• **What is being asked**
If a line holds the word "lines", copy it from the entries.

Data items
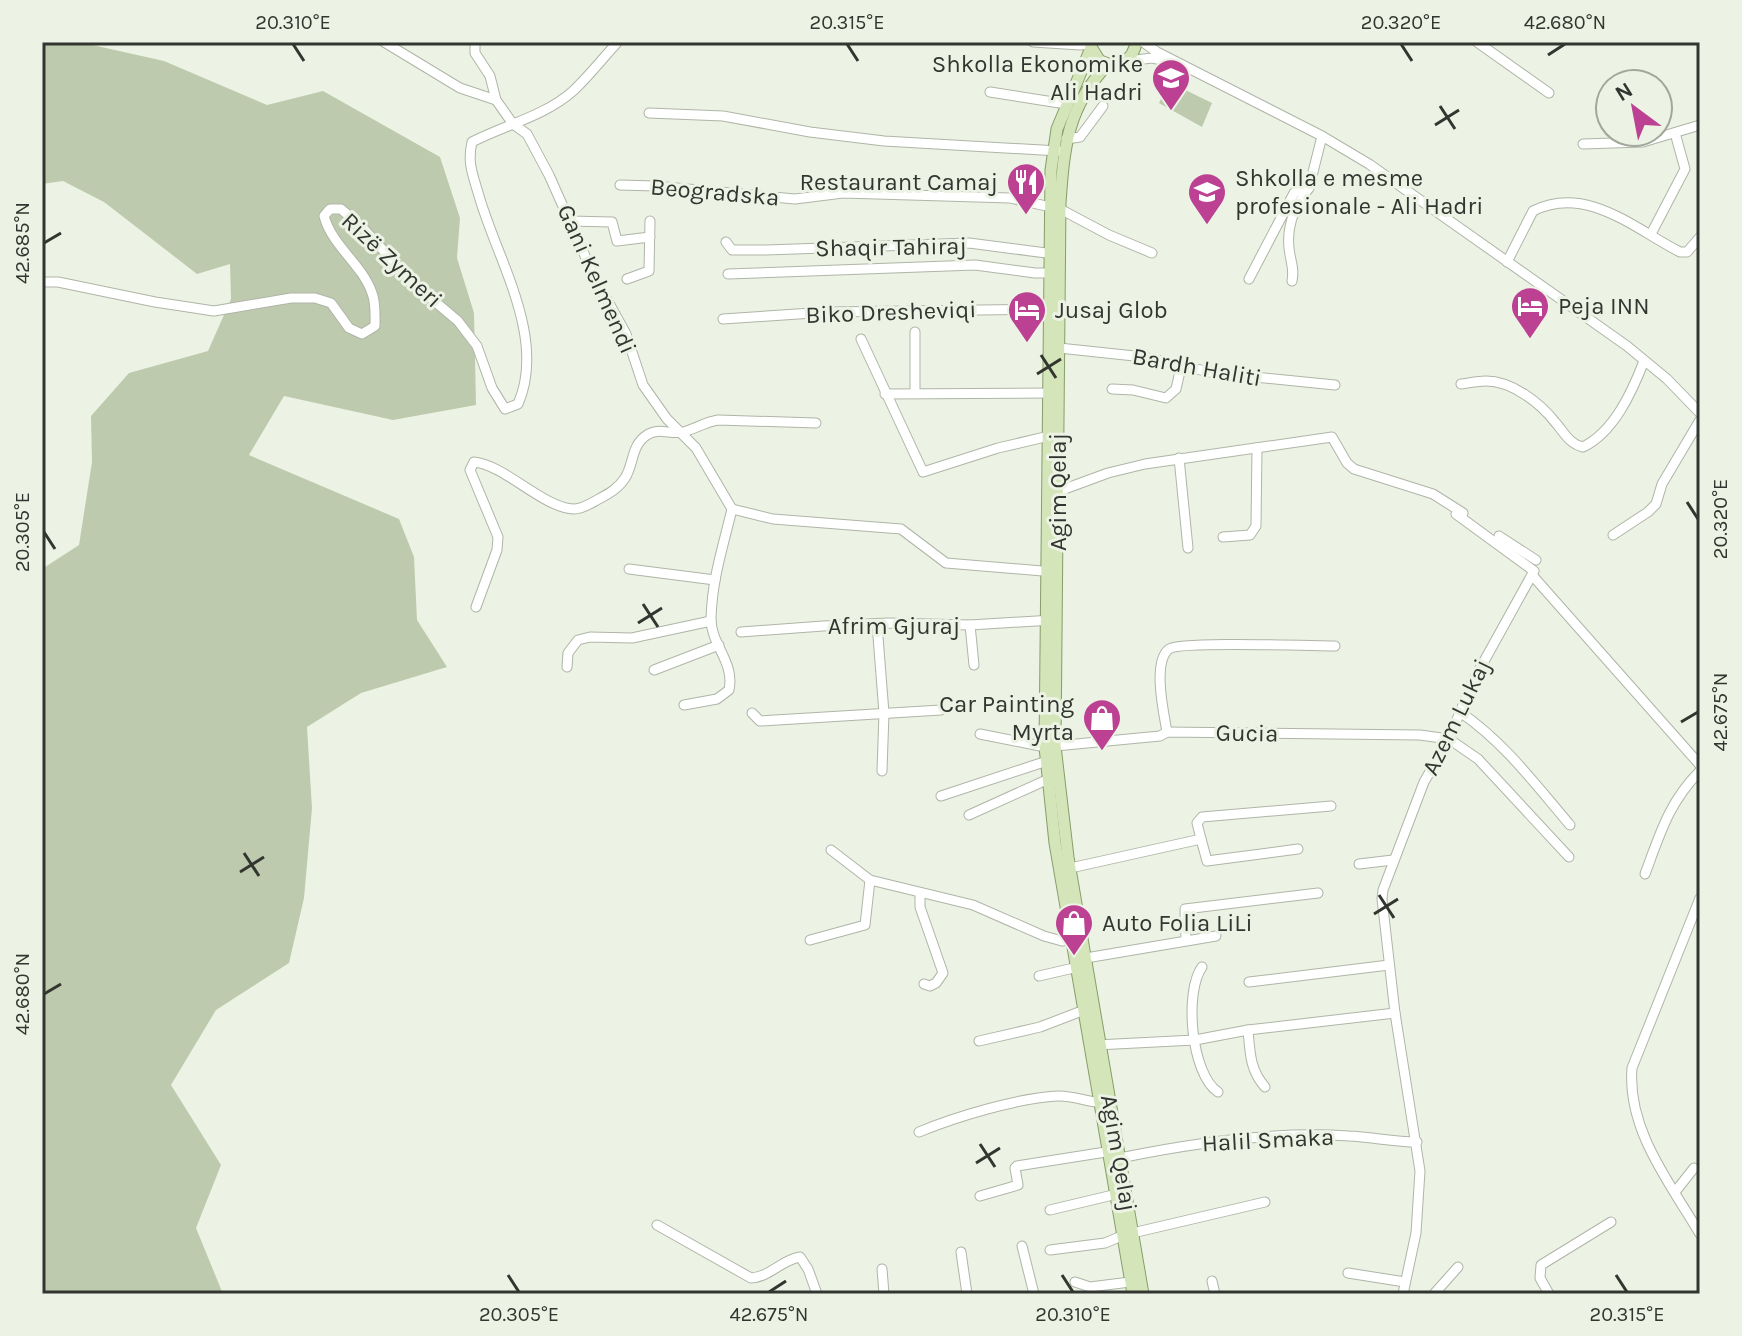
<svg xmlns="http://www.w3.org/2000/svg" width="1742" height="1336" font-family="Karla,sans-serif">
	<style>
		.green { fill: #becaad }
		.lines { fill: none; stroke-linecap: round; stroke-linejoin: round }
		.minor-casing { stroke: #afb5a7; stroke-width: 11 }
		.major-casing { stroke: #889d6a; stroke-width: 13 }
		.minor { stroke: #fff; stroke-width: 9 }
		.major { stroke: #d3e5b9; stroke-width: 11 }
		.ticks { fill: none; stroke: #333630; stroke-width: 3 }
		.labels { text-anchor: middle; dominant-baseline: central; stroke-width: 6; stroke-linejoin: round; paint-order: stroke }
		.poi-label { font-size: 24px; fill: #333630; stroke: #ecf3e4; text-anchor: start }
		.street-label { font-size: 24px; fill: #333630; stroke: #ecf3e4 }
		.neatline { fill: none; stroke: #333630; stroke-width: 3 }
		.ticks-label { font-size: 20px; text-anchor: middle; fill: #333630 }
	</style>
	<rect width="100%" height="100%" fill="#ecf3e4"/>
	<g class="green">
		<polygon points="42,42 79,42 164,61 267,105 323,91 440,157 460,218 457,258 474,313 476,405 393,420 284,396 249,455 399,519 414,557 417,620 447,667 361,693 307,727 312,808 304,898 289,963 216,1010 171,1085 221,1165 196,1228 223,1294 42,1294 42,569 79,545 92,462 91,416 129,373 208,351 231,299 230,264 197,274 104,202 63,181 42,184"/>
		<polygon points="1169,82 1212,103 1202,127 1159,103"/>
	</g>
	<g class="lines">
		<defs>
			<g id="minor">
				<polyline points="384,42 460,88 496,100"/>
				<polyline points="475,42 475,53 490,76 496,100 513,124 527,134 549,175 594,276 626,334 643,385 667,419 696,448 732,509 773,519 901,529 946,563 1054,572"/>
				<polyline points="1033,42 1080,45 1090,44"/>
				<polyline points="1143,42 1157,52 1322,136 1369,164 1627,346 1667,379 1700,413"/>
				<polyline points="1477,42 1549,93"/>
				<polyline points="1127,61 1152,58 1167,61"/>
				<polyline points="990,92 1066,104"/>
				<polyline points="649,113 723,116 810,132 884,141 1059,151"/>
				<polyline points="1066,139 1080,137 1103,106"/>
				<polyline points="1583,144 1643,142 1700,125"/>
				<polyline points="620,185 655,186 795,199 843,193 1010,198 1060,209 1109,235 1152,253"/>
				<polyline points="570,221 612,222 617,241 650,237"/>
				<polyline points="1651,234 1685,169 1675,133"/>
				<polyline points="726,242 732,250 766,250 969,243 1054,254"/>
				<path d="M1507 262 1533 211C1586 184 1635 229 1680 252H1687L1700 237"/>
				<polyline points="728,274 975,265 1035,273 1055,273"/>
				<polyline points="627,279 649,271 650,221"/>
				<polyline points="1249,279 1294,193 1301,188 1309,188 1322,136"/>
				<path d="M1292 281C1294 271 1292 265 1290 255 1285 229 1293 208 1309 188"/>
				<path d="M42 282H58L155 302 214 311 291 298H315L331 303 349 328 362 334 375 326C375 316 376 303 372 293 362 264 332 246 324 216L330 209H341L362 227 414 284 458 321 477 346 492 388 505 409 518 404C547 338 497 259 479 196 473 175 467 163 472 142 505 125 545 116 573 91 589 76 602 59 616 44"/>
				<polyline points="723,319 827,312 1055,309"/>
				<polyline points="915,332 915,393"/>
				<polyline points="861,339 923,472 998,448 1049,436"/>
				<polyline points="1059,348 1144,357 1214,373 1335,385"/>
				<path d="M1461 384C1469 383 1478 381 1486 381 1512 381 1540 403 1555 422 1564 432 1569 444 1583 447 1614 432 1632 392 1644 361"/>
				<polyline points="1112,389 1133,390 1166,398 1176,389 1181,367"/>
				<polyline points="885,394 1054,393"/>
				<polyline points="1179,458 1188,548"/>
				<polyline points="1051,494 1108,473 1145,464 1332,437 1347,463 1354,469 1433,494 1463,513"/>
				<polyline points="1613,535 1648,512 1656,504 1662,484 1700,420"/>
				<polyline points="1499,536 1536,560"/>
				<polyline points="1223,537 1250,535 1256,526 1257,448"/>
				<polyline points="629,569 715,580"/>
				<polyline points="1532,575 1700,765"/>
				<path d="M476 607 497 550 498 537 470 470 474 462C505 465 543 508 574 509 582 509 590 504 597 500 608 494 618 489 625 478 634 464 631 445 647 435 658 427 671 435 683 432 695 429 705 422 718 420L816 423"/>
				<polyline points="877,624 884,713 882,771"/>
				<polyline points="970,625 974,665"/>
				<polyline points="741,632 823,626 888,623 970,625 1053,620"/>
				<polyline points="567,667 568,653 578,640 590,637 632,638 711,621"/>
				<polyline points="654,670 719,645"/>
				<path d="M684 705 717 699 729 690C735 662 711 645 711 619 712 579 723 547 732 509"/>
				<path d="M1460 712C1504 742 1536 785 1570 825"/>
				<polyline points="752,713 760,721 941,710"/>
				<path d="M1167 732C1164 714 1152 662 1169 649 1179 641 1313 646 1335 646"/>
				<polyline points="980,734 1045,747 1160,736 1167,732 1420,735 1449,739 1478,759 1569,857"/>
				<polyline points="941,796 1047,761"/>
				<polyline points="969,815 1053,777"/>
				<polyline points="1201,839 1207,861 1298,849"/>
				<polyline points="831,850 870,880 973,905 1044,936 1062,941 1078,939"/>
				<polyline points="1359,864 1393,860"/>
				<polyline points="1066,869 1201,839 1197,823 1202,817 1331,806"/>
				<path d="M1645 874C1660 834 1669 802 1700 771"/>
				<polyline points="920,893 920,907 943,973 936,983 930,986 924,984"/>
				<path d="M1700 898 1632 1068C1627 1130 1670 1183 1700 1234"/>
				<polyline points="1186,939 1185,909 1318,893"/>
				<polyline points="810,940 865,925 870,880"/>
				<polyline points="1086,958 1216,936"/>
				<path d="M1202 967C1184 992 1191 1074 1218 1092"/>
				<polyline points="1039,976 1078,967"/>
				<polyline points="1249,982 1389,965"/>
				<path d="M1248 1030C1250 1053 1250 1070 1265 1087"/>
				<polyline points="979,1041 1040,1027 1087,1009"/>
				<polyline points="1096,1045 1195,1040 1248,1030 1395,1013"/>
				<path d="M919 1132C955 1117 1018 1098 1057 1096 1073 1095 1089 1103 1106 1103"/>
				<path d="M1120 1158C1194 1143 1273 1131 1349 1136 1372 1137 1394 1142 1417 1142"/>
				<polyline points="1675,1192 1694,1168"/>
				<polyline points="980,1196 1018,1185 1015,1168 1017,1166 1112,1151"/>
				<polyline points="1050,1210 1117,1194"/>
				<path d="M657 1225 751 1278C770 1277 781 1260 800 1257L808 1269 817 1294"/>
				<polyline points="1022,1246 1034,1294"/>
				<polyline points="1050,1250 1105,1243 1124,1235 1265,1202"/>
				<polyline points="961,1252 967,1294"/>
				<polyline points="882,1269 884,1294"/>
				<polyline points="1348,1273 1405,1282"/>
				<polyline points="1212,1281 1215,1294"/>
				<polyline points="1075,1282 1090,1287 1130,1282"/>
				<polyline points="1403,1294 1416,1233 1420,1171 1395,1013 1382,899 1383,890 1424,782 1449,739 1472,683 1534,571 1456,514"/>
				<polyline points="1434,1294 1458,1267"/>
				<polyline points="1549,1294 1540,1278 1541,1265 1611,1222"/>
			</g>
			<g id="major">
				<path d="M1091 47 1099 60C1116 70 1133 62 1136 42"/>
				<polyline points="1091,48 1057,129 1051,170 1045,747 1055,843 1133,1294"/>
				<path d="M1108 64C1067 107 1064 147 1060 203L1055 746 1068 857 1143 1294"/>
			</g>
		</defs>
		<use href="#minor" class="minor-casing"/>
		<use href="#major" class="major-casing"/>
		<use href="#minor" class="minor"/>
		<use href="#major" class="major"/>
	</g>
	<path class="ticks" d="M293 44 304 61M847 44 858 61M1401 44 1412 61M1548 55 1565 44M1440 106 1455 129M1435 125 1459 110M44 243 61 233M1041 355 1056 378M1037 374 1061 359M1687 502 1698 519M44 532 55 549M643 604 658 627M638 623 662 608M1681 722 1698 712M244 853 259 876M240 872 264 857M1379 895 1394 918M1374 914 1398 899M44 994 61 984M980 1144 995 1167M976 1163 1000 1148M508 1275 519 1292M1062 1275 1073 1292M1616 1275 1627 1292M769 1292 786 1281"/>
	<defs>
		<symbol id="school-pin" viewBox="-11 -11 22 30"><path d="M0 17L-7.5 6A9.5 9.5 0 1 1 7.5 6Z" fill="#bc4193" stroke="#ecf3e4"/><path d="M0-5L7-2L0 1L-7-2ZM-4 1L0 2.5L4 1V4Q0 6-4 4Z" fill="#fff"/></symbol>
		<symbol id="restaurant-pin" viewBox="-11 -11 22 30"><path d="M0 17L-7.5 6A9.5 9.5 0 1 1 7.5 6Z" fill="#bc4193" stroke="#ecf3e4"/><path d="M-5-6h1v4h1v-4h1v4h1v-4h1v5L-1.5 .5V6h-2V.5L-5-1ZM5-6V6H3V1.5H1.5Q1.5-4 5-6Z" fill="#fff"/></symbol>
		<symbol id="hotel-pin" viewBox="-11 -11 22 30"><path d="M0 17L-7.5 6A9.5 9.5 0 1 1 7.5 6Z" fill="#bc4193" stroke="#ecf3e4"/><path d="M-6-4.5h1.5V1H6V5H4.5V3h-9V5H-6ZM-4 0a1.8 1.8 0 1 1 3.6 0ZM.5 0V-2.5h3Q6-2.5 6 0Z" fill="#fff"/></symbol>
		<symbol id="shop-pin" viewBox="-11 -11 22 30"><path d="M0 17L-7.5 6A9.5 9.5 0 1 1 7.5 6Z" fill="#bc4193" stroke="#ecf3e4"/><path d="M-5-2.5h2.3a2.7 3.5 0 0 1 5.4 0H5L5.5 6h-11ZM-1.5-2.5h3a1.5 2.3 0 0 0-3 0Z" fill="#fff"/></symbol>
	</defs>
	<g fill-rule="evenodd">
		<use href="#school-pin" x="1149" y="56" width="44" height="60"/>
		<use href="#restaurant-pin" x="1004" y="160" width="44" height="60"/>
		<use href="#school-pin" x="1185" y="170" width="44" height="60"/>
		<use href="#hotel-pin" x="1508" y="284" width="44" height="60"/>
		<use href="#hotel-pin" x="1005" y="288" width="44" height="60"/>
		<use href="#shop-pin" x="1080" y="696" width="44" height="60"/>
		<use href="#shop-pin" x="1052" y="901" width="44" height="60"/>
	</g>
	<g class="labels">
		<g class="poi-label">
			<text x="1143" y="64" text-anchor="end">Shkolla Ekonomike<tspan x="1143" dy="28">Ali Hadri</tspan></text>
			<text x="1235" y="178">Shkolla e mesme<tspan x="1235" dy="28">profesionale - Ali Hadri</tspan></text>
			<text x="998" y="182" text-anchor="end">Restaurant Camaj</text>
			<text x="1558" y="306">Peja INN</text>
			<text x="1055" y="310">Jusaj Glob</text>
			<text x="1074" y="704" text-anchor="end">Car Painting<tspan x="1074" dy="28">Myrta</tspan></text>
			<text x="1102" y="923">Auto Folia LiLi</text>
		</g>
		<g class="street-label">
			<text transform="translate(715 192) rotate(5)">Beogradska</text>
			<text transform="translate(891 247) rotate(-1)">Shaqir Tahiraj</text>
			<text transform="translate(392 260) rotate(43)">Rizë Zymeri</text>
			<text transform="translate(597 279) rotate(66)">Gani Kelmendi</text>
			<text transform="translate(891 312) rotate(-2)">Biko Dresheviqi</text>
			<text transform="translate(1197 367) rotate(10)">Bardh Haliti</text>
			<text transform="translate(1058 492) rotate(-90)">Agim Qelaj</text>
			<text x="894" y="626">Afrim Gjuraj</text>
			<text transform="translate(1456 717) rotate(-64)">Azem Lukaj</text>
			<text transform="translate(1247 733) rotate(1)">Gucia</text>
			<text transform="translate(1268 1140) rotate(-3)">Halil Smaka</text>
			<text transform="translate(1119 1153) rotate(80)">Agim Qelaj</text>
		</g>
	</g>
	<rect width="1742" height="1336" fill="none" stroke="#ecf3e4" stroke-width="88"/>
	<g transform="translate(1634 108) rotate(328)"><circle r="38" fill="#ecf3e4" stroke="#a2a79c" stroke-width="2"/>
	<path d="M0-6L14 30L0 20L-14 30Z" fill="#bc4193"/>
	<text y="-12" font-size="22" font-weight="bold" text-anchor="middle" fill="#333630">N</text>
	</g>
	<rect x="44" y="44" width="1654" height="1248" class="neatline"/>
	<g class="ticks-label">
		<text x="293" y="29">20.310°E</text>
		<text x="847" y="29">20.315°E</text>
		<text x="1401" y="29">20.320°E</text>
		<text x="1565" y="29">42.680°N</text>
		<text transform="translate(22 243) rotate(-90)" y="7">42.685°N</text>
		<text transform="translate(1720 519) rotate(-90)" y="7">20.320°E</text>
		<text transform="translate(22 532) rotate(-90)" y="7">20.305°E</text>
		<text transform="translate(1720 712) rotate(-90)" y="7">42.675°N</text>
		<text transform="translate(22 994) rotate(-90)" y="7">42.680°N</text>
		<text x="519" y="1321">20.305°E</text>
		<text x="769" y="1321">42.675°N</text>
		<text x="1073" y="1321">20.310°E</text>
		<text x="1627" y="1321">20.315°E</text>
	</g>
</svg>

• **Written response**
		.lines { fill: none; stroke-linecap: round; stroke-linejoin: round }
	<g class="lines">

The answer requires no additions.